# WRITTEN EXERCISE:
Substitute "Write out" for "Transcribe" in the entries from their first line through the line containing "ਕੀਮੋਮੈਟ੍ਰਿਕਸ". Give those lines again with nothing else changed.

# DATA TO PROCESS:
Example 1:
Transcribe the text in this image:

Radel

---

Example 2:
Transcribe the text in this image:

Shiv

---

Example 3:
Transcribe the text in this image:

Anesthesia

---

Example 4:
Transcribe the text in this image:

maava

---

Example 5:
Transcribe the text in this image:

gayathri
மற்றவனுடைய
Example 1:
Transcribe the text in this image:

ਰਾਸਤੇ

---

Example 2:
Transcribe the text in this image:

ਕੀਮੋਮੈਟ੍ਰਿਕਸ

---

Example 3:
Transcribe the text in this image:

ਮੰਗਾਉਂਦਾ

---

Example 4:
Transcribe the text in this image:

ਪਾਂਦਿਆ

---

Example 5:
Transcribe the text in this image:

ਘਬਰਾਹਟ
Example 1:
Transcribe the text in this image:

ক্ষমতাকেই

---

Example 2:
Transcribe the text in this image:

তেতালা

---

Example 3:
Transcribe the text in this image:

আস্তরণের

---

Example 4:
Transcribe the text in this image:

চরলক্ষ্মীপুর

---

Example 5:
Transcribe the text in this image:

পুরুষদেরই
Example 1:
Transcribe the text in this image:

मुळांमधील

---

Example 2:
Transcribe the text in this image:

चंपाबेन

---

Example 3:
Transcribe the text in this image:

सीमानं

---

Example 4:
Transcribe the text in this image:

# FINISHED TASK:
Example 1:
Write out the text in this image:

Radel

---

Example 2:
Write out the text in this image:

Shiv

---

Example 3:
Write out the text in this image:

Anesthesia

---

Example 4:
Write out the text in this image:

maava

---

Example 5:
Write out the text in this image:

gayathri
மற்றவனுடைய
Example 1:
Write out the text in this image:

ਰਾਸਤੇ

---

Example 2:
Write out the text in this image:

ਕੀਮੋਮੈਟ੍ਰਿਕਸ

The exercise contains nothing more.